_Problem details_.
Pictures should be excluded; otherwise, copy every entry exactly.

[Document images with source code]
=== Section Start ===
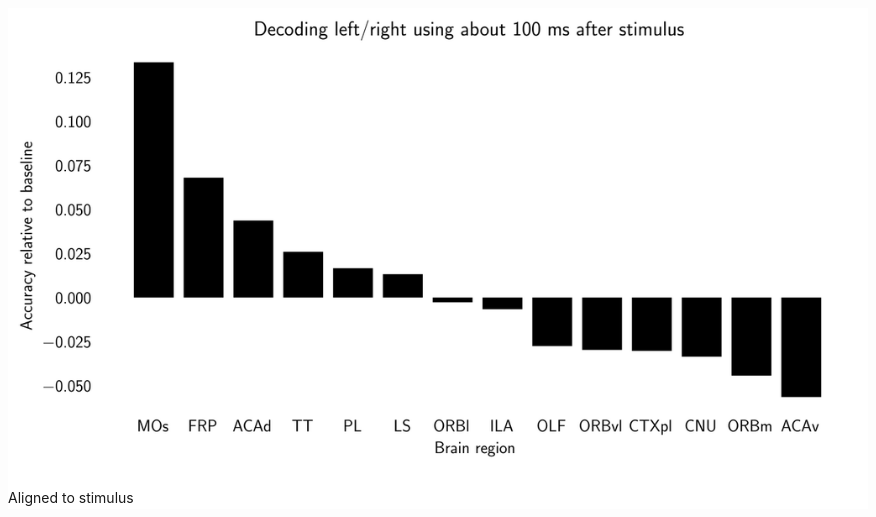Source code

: </div>

<div id='right'>

![Stimulus aligned movement decoding bar chart ](./figures/multispaceworld/decode_left_right_100ms_after_stimulus_brain_region_accuracy_bar_chart.svg)

</div>



<div id='left'>

Aligned to stimulus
=== Section End ===
_Task result_.
Source code

: </div>

<div id='right'>

![Stimulus aligned movement decoding bar chart ](./figures/multispaceworld/decode_left_right_100ms_after_stimulus_brain_region_accuracy_bar_chart.svg)

</div>



<div id='left'>

Aligned to stimulus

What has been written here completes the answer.